Category Archives: Patch on Speech

We’re live


After working with Beta testers and presales customers for the past year, today we’ve announced the general release of Utter Command.

 

It’s been a long time coming. It started 15 years ago when I got repetitive strain injuries in my hands. I first used the Kurzweil speech engine, and then, when it came out, the first Windows version of DragonDictate, the precursor to Dragon NaturallySpeaking.

 

After several years of writing macros that were similar to everyone else’s — and that I often forgot — I started thinking about the way the brain works with language and started working on a more consistent system. Sometime after that we decided to make a general product out of it. We were thinking it would take six months. It’s taken five years.

 

One of the reasons it took so long is we’ve produced thorough, cross-referenced documentation. Every command is explained. Many thanks to our beta testers, trainers, and presales customers for using and commenting on the UC command system, applets and documentation as we were developing and refining them.

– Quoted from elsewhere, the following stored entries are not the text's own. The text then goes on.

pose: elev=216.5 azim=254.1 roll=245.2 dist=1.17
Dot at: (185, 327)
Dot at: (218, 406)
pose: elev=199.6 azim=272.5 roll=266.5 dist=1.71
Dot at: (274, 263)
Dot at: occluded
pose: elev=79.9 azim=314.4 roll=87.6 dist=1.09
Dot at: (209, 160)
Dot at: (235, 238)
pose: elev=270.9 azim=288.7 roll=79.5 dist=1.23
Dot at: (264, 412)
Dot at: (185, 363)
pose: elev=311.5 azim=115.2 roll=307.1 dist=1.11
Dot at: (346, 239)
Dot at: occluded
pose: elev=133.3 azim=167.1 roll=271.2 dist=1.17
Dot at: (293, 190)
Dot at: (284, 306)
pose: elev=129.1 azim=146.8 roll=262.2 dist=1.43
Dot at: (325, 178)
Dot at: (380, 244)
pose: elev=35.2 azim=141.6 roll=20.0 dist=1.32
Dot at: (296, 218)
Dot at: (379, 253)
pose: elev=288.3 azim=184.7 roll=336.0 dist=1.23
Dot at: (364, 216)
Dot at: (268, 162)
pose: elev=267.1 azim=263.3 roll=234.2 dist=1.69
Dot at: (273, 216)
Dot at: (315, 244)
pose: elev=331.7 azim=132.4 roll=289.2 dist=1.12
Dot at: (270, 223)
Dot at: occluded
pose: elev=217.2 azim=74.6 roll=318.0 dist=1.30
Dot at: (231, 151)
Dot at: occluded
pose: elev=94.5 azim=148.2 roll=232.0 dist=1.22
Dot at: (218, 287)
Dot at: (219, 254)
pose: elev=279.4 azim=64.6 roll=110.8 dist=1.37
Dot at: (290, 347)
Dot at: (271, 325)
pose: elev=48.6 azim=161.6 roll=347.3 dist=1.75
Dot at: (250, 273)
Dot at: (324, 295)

Special thanks to Laurie, our VP of QA, and Bill theTrainer for many reads through the documentation and many trips through the self-guided tours.

 

And special thanks to Wren, a programmer who worked with us in the early days. The bird that appears in our logo is the Painted Redstart (we’d already named the company when Wren, also named for a bird, joined us). 

 

Note to presales customers: you should have received your general release copy of Utter Command. Contact us via the support email or Make a Comment contact form if you haven’t.

More on naming a mouse touch


We’re continuing to find new uses for Utter Command’s naming-a-mouse-touch ability.

Here are some new ones:

– “Folders Touch” to click the folder tree button in Windows Explorer. This lets you toggle the folder tree pane on or off  – thanks to Bill Z the trainer

– “Web Touch” to click on the top left corner of a Web page, away from any links. This lets you return focus to the page – thanks to Jill

– In general, iTunes buttons – thanks to Jill

– “Snapshot Touch” to click the snapshot button on the history window in Photoshop – thanks to Eric

– “Highlight Touch” to click the highlighter button in Word – thanks to Jeff

And here’s a new one I’ve been using: “Right Touch” and “Left Touch” to click the right and left side of a horizontal scroll bar in Excel. This lets you scroll left and right by page.

We’re also finding some new uses for naming two mouse clicks in a row.

– “Balloon Middle Touch” to dismiss the Dragon NaturallySpeaking balloon that comes up in NaturallySpeaking 10 Service Pack 1. The command clicks the balloon to make it go away, then clicks the middle of the screen to put the focus back on your application – thanks to Bill Z the trainer

– “Capture Settings Touch” in FastStone Capture. The command clicks the tiny main menu icon on the software toolbar menu, then clicks settings. This makes it easy to switch among full-screen, active area and window capture – thanks to Eric

And here’s one from Daniel:

– “I use a Microsoft address book that always opens in the wrong folder (“shared contacts” instead of “main identity contacts”). The window is also divided so I can’t switch folders with the cursor without moving the mouse or tabbing a lot. So I named a Local Touch to click “main identity contacts” and another one to click inside the portion of the window that lists the names and addresses. What it comes down to is that the brief command “Local Contacts Names Touch” puts me where I want to be after the window opens. This is extremely convenient!”

Thanks, and keep them coming – reply here or let me know at info@ this website address.

4/30/09 Note: see the naming a mouse touch video.

New Videos: The Whirlwind Tour

Check out our new videos — UC Whirlwind Tour part 1 and UC Whirlwind Tour part 2.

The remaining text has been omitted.